I found the existing implementation of a 64-bit permutation function in [3] and wrapped it with pybind11.

It is a function for stateless, constant-time pseudorandom-order array iteration using a 64-bit permutation function. After the adaption, input range can be up to $2^{63}-1$.

Reference:

[1] Andrew Kensler, Correlated Multi-Jittered Sampling.

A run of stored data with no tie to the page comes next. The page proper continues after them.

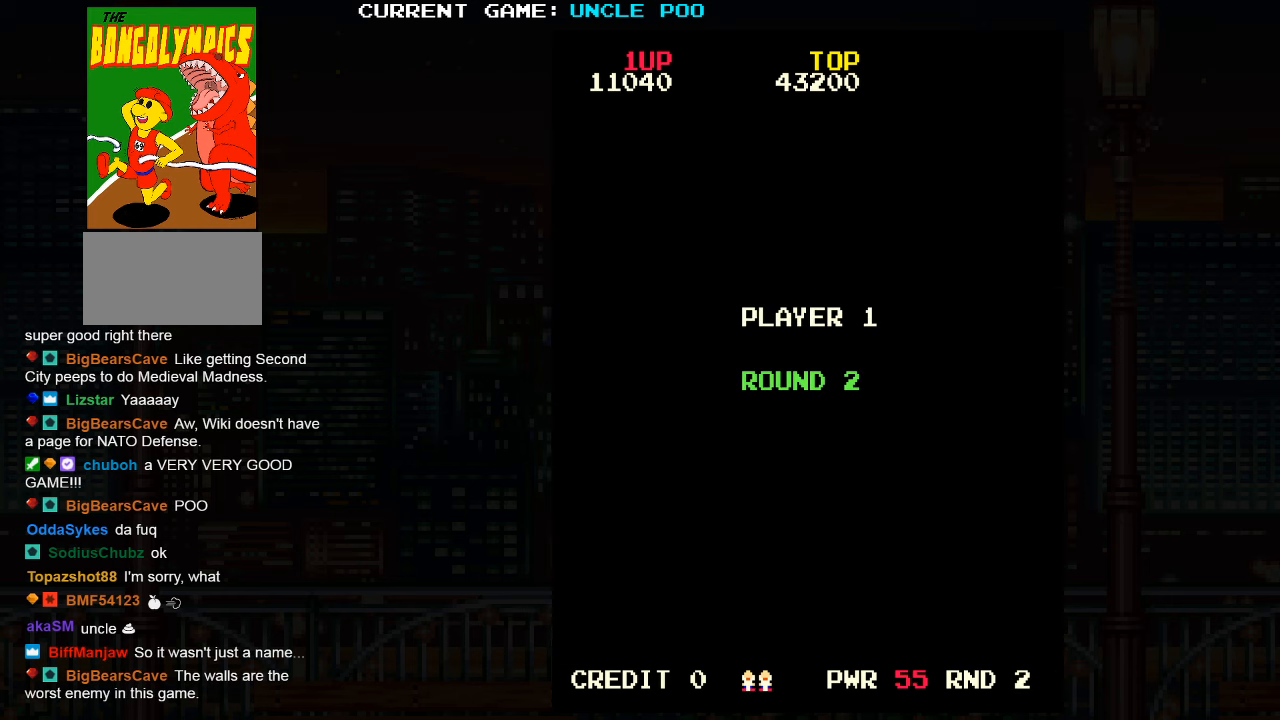
{"buttons": [], "left_stick": "center", "events": []}
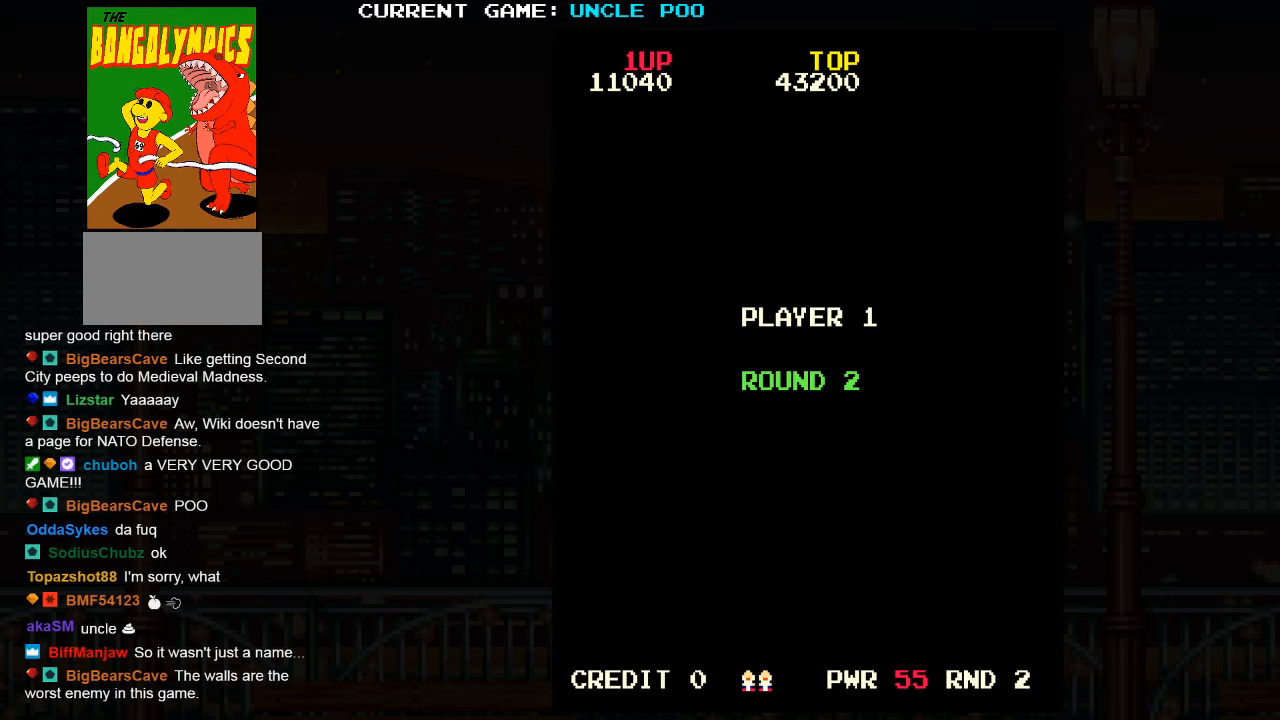
{"buttons": [], "left_stick": "center", "events": []}
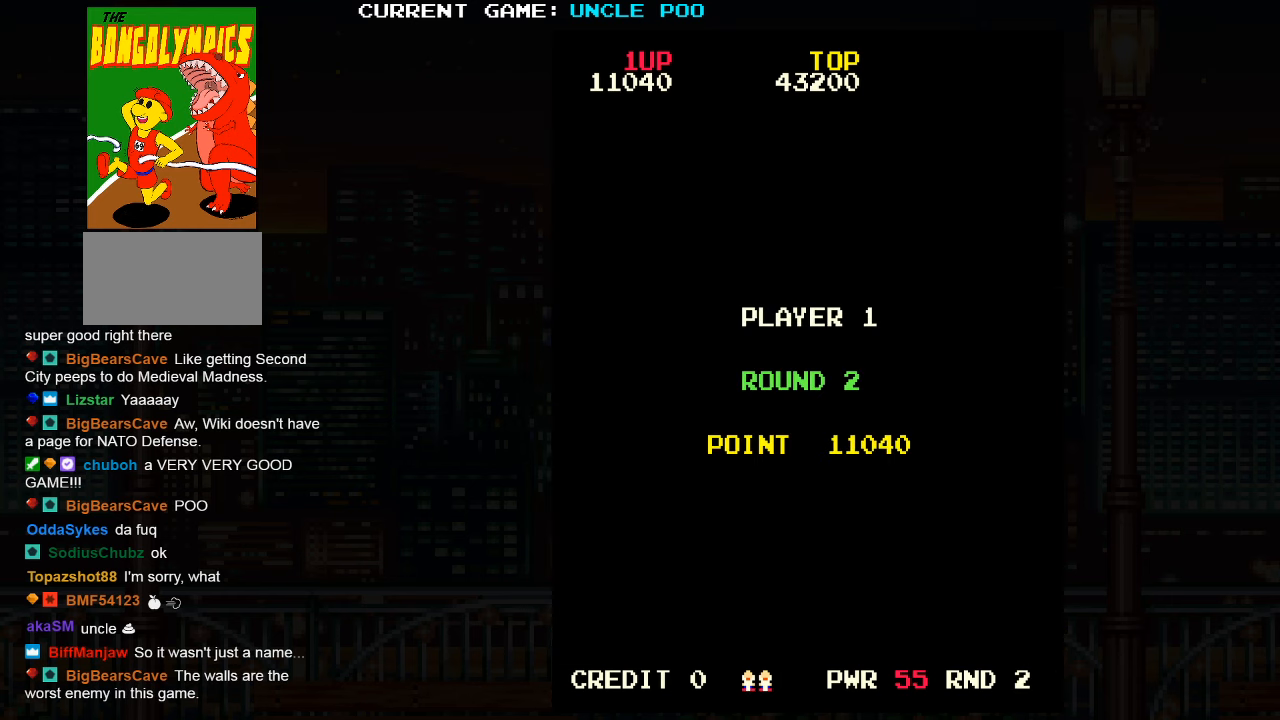
{"buttons": [], "left_stick": "center", "events": []}
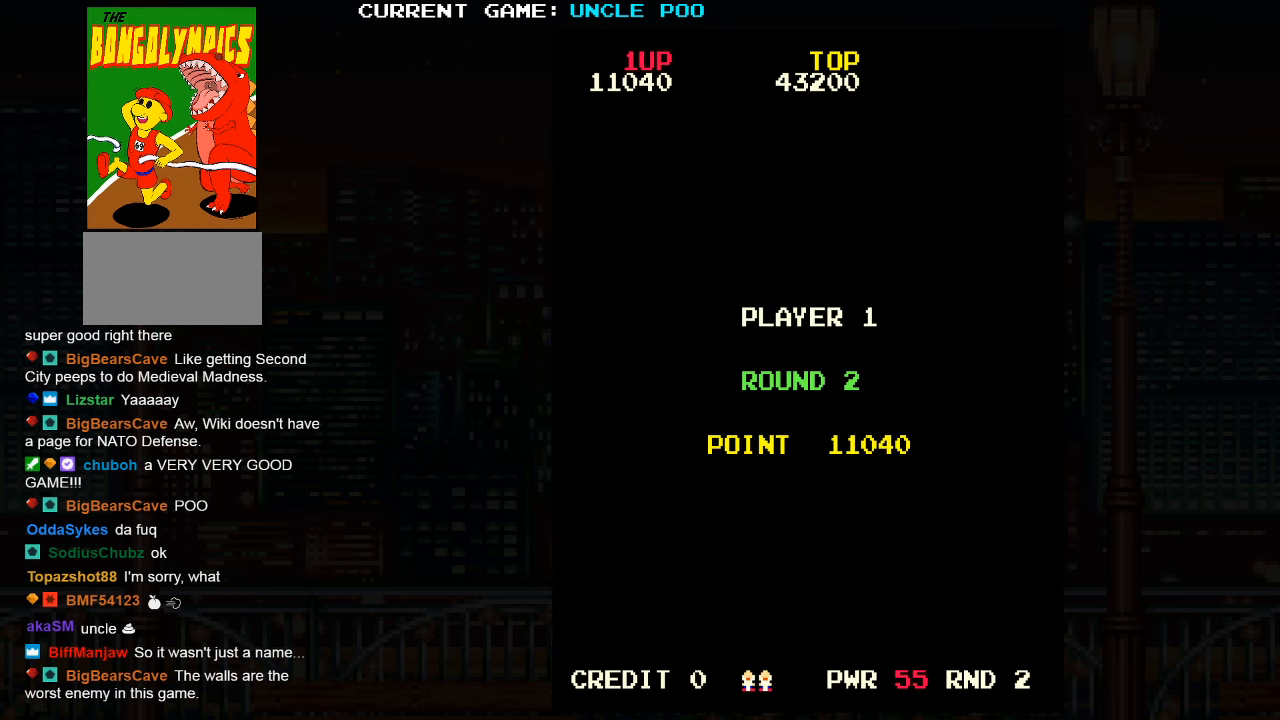
{"buttons": [], "left_stick": "center", "events": []}
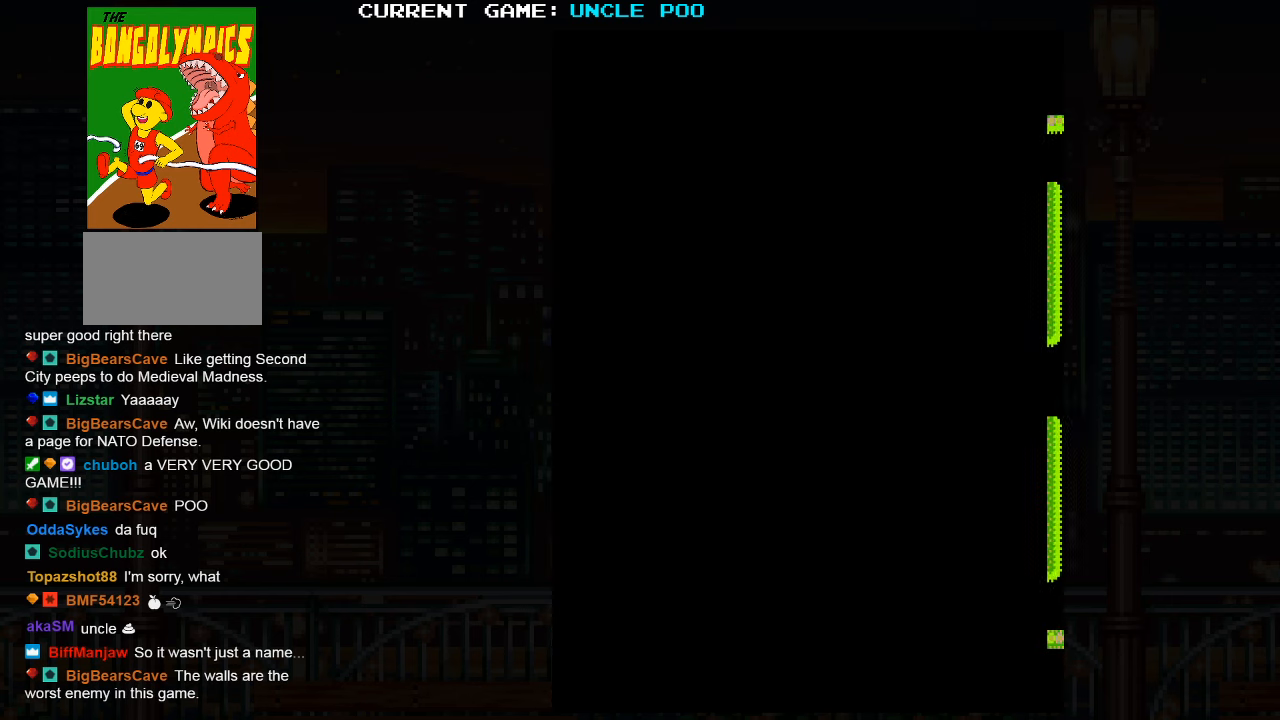
{"buttons": [], "left_stick": "right", "events": [[433, "left_stick", "right"]]}
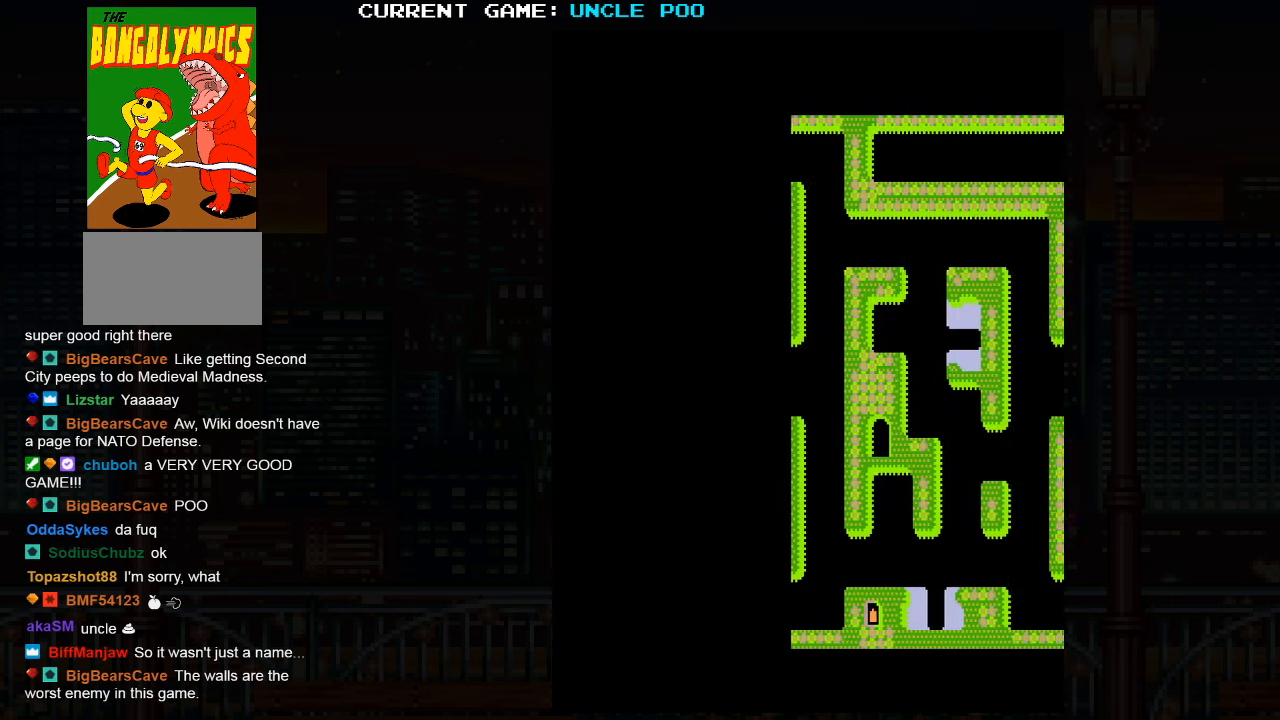
{"buttons": [], "left_stick": "right", "events": []}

[2] Camel Coder, source code

[3] Andrew Helmer, blog

[4] Reddit discussion

// cpp source code
#include <pybind11/pybind11.h>
#include <pybind11/numpy.h>

#include <iostream>

namespace py = pybind11;

class Permute64 {
private:
    uint64_t mask;
    uint64_t len;
    uint64_t seed;

public:
    Permute64(uint64_t length, uint64_t seed_val)
	: mask(length), len(length), seed(seed_val) {
        // check that length is no larger than 2**63 - 1
        if (length >= 0x8000000000000000) {
            throw std::invalid_argument("Length must be less than 2**63");
        }
        // Initialize mask and other parameters
        mask--;
        mask |= mask >> 1;
        mask |= mask >> 2;
        mask |= mask >> 4;
        mask |= mask >> 8;
        mask |= mask >> 16;
        mask |= mask >> 32;
    }

    int64_t permute(int64_t index) const {
        int64_t ilen = len;
        uint64_t idx = (index % ilen + ilen) % ilen;
        do {
            idx ^= seed;

            // splittable64
            idx ^= (idx & mask) >> 30;
            idx *= 0xBF58476D1CE4E5B9ul;
            idx ^= (idx & mask) >> 27;
            idx *= 0x94D049BB133111EBul;
            idx ^= (idx & mask) >> 31;
            idx *= 0xBF58476D1CE4E5B9ul;

            idx ^= seed >> 32;
            idx &= mask;
            idx *= 0xED5AD4BBul;

            idx ^= seed >> 48;

            // hash16_xm3
            idx ^= (idx & mask) >> 7;
            idx *= 0x2993u;
            idx ^= (idx & mask) >> 5;
            idx *= 0xE877u;
            idx ^= (idx & mask) >> 9;
            idx *= 0x0235u;
            idx ^= (idx & mask) >> 10;

            // From Andrew Kensler: "Correlated Multi-Jittered Sampling"
            idx ^= seed;
            idx *= 0xe170893d;
            idx ^= seed >> 16;
            idx ^= (idx & mask) >> 4;
            idx ^= seed >> 8;
            idx *= 0x0929eb3f;
            idx ^= seed >> 23;
            idx ^= (idx & mask) >> 1;
            idx *= 1 | seed >> 27;
            idx *= 0x6935fa69;
            idx ^= (idx & mask) >> 11;
            idx *= 0x74dcb303;
            idx ^= (idx & mask) >> 2;
            idx *= 0x9e501cc3;
            idx ^= (idx & mask) >> 2;
            idx *= 0xc860a3df;
            idx &= mask;
            idx ^= idx >> 5;

        } while (idx >= len);

        return int64_t(idx);
    }
};

int main() {
    // Initialize with length and seed
    Permute64 p(10, 0x42);

    // Generate and print permutations
    for (int64_t i = -10; i < 30; ++i) {
        std::cout << p.permute(i) << (i % 10 != 9 ? " " : "\n") ;
    }

    return 0;
}


PYBIND11_MODULE(permute, m) {
    py::class_<Permute64>(m, "Permute64")
        .def(py::init<uint64_t, uint64_t>())
        .def("permute", py::vectorize(&Permute64::permute));
}

# .pyi file

class Permute64:
    """
    A 64-bit permutation object.
    It permute the given index to another index.
    This can be used as a shuffler for the data loader.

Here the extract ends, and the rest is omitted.